[Start of section]

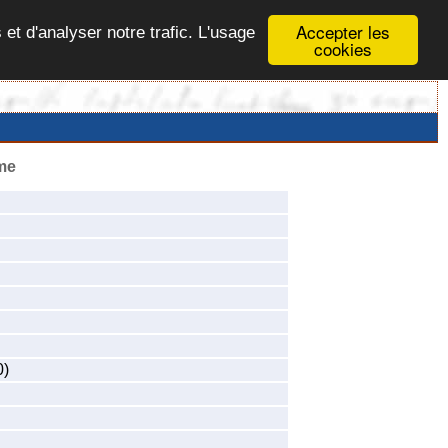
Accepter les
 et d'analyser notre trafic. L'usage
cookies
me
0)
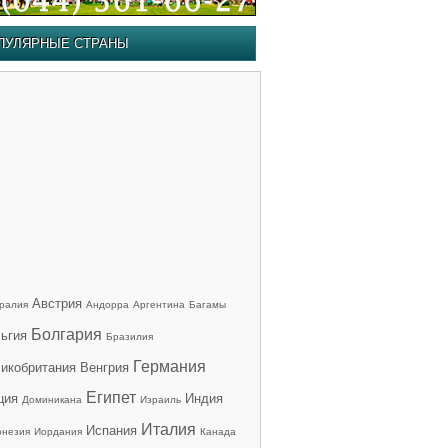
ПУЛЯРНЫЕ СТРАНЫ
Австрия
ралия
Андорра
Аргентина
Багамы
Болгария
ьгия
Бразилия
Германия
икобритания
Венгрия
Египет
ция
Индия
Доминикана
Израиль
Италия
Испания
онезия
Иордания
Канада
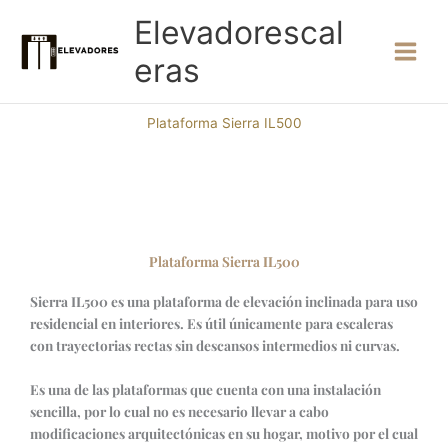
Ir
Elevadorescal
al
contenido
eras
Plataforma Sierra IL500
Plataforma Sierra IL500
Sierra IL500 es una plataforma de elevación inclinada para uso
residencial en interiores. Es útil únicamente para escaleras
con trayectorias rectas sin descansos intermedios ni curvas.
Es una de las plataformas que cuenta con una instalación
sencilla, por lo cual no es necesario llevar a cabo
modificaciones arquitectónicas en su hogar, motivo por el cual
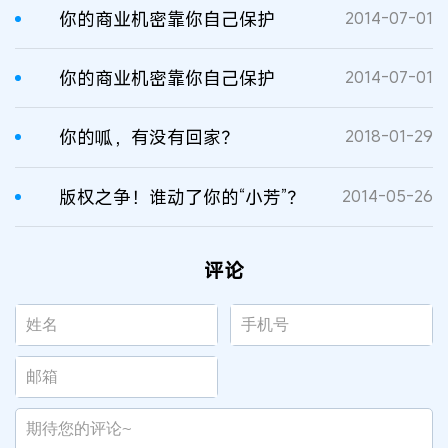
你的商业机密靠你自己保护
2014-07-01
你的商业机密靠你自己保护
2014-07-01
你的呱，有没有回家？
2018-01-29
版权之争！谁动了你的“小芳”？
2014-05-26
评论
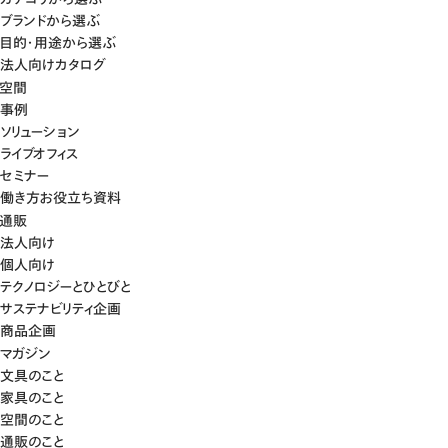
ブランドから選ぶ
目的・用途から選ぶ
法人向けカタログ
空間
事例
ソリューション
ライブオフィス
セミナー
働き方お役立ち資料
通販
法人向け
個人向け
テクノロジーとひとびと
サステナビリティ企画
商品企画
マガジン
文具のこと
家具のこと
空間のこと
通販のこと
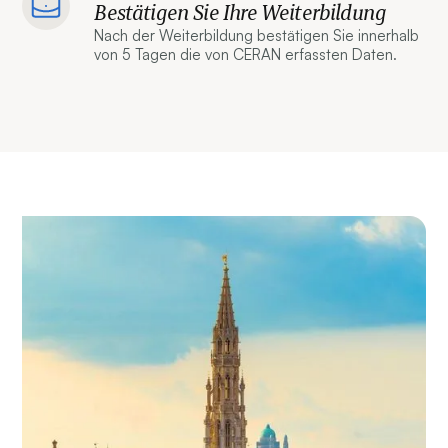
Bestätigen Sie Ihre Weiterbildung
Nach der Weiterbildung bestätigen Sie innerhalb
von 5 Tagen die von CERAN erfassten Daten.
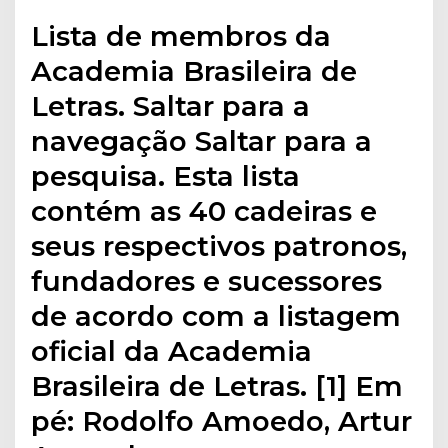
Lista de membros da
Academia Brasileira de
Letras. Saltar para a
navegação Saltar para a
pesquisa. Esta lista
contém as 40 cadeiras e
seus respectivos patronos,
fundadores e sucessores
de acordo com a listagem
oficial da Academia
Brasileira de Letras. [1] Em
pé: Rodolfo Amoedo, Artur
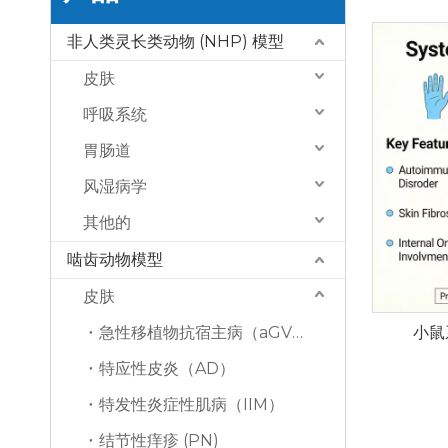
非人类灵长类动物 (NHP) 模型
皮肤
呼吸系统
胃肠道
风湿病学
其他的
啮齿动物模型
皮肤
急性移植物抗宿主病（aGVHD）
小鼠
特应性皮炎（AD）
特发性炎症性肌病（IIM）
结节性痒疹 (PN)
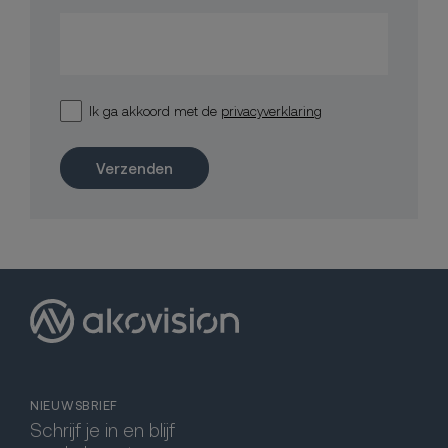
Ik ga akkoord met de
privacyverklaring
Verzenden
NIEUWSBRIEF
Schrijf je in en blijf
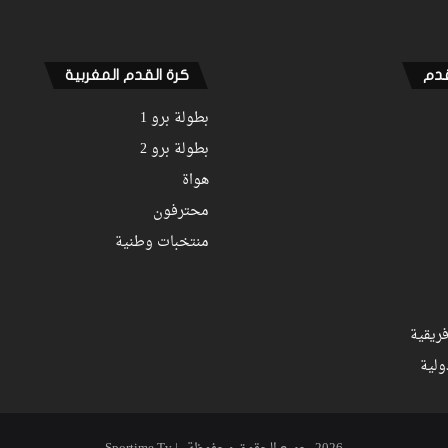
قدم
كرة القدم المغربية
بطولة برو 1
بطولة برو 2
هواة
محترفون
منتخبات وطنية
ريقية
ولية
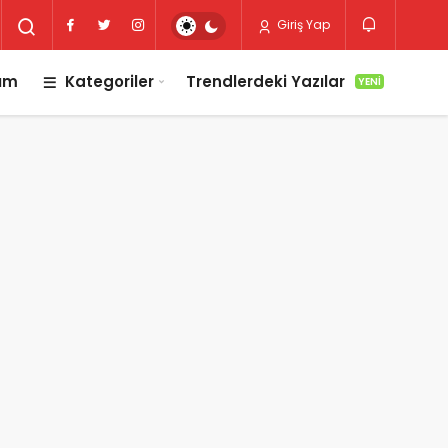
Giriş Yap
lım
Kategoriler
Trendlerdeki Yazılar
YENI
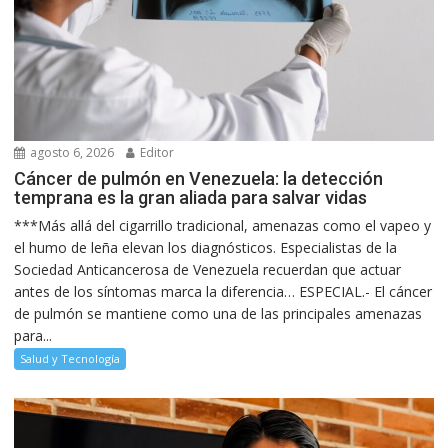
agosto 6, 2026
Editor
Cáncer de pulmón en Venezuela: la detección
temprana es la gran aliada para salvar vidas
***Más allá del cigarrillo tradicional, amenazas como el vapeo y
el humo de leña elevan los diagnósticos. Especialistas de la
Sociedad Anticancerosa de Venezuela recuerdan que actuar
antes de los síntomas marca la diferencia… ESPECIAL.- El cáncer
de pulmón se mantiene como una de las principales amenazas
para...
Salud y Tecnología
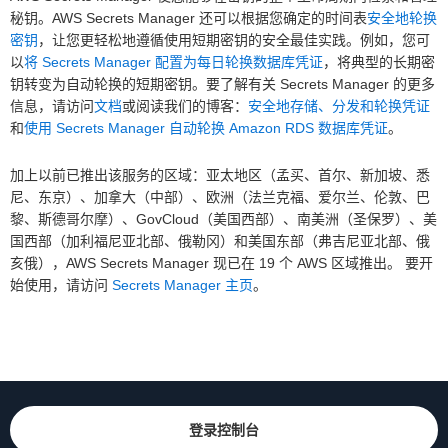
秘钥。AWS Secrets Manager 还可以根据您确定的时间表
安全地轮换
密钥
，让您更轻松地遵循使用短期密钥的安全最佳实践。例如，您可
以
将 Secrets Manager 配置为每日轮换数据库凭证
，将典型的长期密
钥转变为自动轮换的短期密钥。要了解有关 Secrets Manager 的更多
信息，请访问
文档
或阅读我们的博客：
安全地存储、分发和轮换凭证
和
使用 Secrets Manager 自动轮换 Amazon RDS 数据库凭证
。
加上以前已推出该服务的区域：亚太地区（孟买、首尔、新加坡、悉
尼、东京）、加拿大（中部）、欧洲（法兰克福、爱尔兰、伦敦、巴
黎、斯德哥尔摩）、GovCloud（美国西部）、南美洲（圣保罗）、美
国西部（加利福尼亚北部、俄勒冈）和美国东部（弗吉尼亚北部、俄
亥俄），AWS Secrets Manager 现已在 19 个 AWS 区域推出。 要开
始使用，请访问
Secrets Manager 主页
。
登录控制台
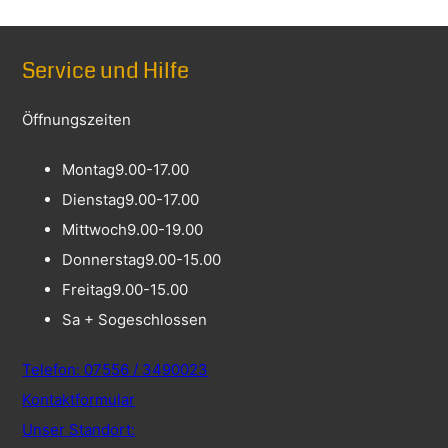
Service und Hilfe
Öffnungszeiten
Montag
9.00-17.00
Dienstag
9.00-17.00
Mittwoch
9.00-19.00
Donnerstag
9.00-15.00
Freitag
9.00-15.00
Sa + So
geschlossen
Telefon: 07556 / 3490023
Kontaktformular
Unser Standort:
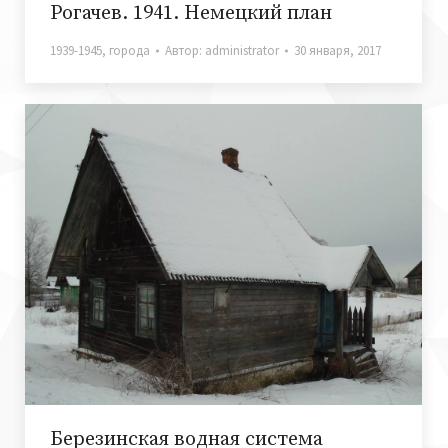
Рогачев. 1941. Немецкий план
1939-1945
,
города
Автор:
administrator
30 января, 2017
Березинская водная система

[End of section]

→ Directions for this task
Rewrite the material with "Sierra IL500" changed to "Sierra IL600" wherever it occurs, leaving every other line as it is. Omit the pictures from your answer.

→ Solved exercise
Accepter les
 et d'analyser notre trafic. L'usage
cookies
me
0)
ПУЛЯРНЫЕ СТРАНЫ
Австрия
ралия
Андорра
Аргентина
Багамы
Болгария
ьгия
Бразилия
Германия
икобритания
Венгрия
Египет
ция
Индия
Доминикана
Израиль
Италия
Испания
онезия
Иордания
Канада
Ir
Elevadorescal
al
contenido
eras
Plataforma Sierra IL600
Plataforma Sierra IL600
Sierra IL600 es una plataforma de elevación inclinada para uso
residencial en interiores. Es útil únicamente para escaleras
con trayectorias rectas sin descansos intermedios ni curvas.
Es una de las plataformas que cuenta con una instalación
sencilla, por lo cual no es necesario llevar a cabo
modificaciones arquitectónicas en su hogar, motivo por el cual
你的商业机密靠你自己保护
2014-07-01
你的商业机密靠你自己保护
2014-07-01
你的呱，有没有回家？
2018-01-29
版权之争！谁动了你的“小芳”？
2014-05-26
评论
ブランドから選ぶ
目的・用途から選ぶ
法人向けカタログ
空間
事例
ソリューション
ライブオフィス
セミナー
働き方お役立ち資料
通販
法人向け
個人向け
テクノロジーとひとびと
サステナビリティ企画
商品企画
マガジン
文具のこと
家具のこと
空間のこと
通販のこと
Bestätigen Sie Ihre Weiterbildung
Nach der Weiterbildung bestätigen Sie innerhalb
von 5 Tagen die von CERAN erfassten Daten.
Lista de membros da
Academia Brasileira de
Letras. Saltar para a
navegação Saltar para a
pesquisa. Esta lista
contém as 40 cadeiras e
seus respectivos patronos,
fundadores e sucessores
de acordo com a listagem
oficial da Academia
Brasileira de Letras. [1] Em
pé: Rodolfo Amoedo, Artur
非人类灵长类动物 (NHP) 模型
皮肤
呼吸系统
胃肠道
风湿病学
其他的
啮齿动物模型
皮肤
急性移植物抗宿主病（aGVHD）
小鼠
特应性皮炎（AD）
特发性炎症性肌病（IIM）
结节性痒疹 (PN)
Ik ga akkoord met de
privacyverklaring
Verzenden
NIEUWSBRIEF
Schrijf je in en blijf
قدم
كرة القدم المغربية
بطولة برو 1
بطولة برو 2
هواة
محترفون
منتخبات وطنية
ريقية
ولية
Giriş Yap
lım
Kategoriler
Trendlerdeki Yazılar
YENI
agosto 6, 2026
Editor
Cáncer de pulmón en Venezuela: la detección
temprana es la gran aliada para salvar vidas
***Más allá del cigarrillo tradicional, amenazas como el vapeo y
el humo de leña elevan los diagnósticos. Especialistas de la
Sociedad Anticancerosa de Venezuela recuerdan que actuar
antes de los síntomas marca la diferencia… ESPECIAL.- El cáncer
de pulmón se mantiene como una de las principales amenazas
para...
Salud y Tecnología
秘钥。AWS Secrets Manager 还可以根据您确定的时间表
安全地轮换
密钥
，让您更轻松地遵循使用短期密钥的安全最佳实践。例如，您可
以
将 Secrets Manager 配置为每日轮换数据库凭证
，将典型的长期密
钥转变为自动轮换的短期密钥。要了解有关 Secrets Manager 的更多
信息，请访问
文档
或阅读我们的博客：
安全地存储、分发和轮换凭证
和
使用 Secrets Manager 自动轮换 Amazon RDS 数据库凭证
。
加上以前已推出该服务的区域：亚太地区（孟买、首尔、新加坡、悉
尼、东京）、加拿大（中部）、欧洲（法兰克福、爱尔兰、伦敦、巴
黎、斯德哥尔摩）、GovCloud（美国西部）、南美洲（圣保罗）、美
国西部（加利福尼亚北部、俄勒冈）和美国东部（弗吉尼亚北部、俄
亥俄），AWS Secrets Manager 现已在 19 个 AWS 区域推出。 要开
始使用，请访问
Secrets Manager 主页
。
登录控制台
Service und Hilfe
Öffnungszeiten
Montag
9.00-17.00
Dienstag
9.00-17.00
Mittwoch
9.00-19.00
Donnerstag
9.00-15.00
Freitag
9.00-15.00
Sa + So
geschlossen
Telefon: 07556 / 3490023
Kontaktformular
Unser Standort:
Рогачев. 1941. Немецкий план
1939-1945
,
города
Автор:
administrator
30 января, 2017
Березинская водная система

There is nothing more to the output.